WVCB (1410 AM) is a silent radio station formerly broadcasting a combination of contemporary Christian and gospel music. WVCB transmits with a daytime power of 500 watts, reducing to 168 watts during nighttime. It has always held the callsign WVCB. WVCB was an affiliate of the Carolina Panthers Radio Network. It also aired Music & the Spoken Word from CBS Radio. WVCB went silent on September 15, 2021.

History

Shallotte Broadcasting Company
The Shallotte Broadcasting Company applied for a new broadcasting license on April 30, 1962, which was granted on September 11, 1963. On October 3, 1963, the callsign WVCB was attached to the construction permit.
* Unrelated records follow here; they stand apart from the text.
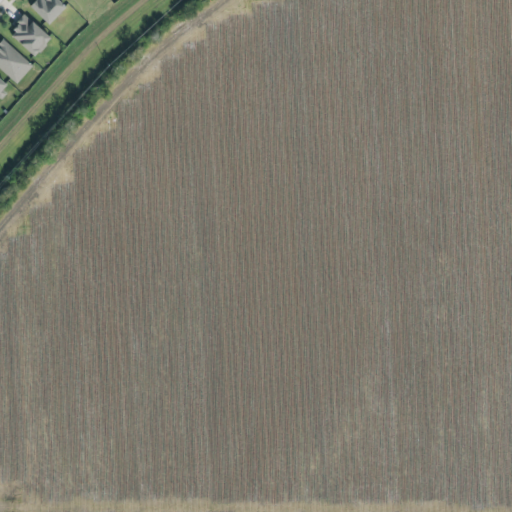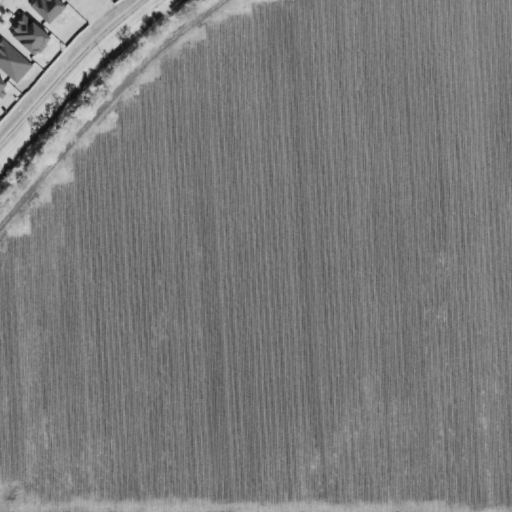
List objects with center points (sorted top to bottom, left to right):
building: (45, 9)
building: (30, 32)
building: (27, 35)
building: (12, 61)
building: (12, 62)
building: (2, 86)
road: (98, 100)
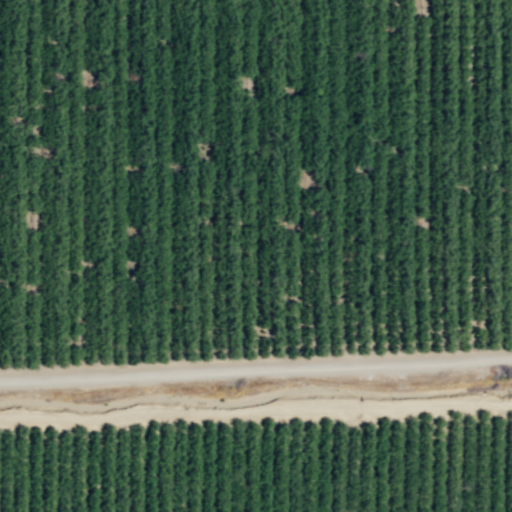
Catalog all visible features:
road: (255, 369)
road: (255, 411)
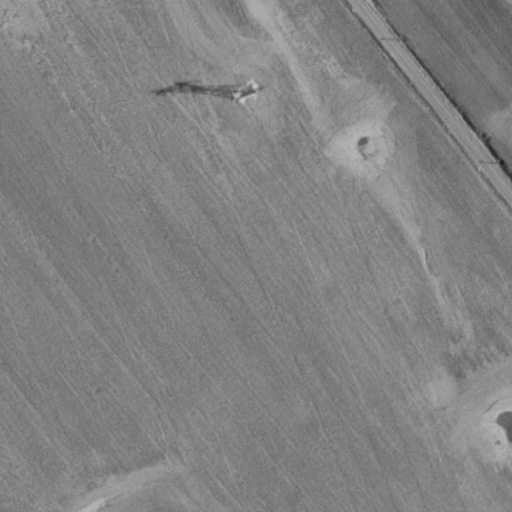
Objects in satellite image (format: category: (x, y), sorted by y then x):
power tower: (237, 98)
road: (430, 101)
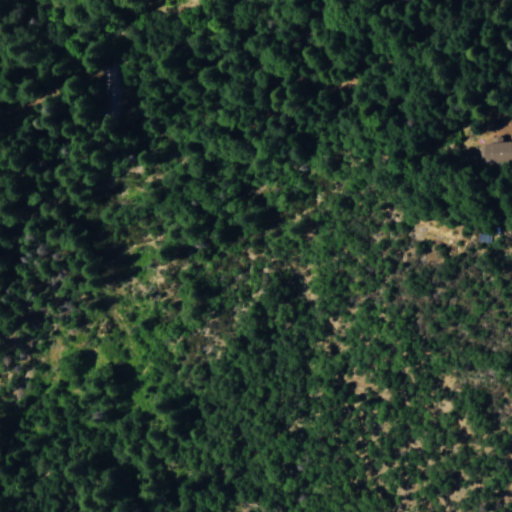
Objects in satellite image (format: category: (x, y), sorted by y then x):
building: (490, 152)
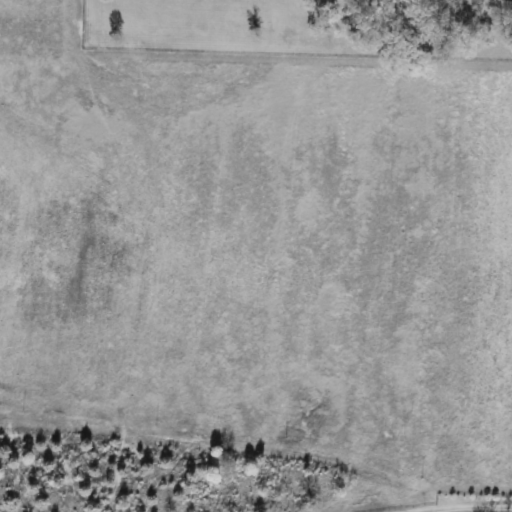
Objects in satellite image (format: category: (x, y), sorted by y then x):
road: (462, 506)
road: (491, 511)
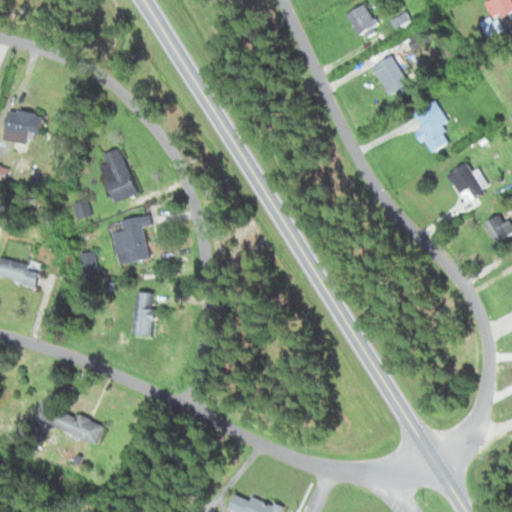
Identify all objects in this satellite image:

WVCB began broadcasting on June 11, 1964. Its license was granted on January 12, 1965.

The John Worrell years
In January 1984, John Worrell bought the station. Upon his death, ownership transferred to his wife, Joyce.
On December 24, 2014, the station went off the air; it returned to the air on December 6, 2015.

Post-John Worrell
WVCB changed its format in April 2017 to a more contemporary and gospel music format, adding national and local ministries as broadcast partners. WVCB also began streaming its broadcast on TUNEIN and the website. WVCB went silent on September 15, 2021 due to its transmitter failing. Station ownership was contemplating the future of the station.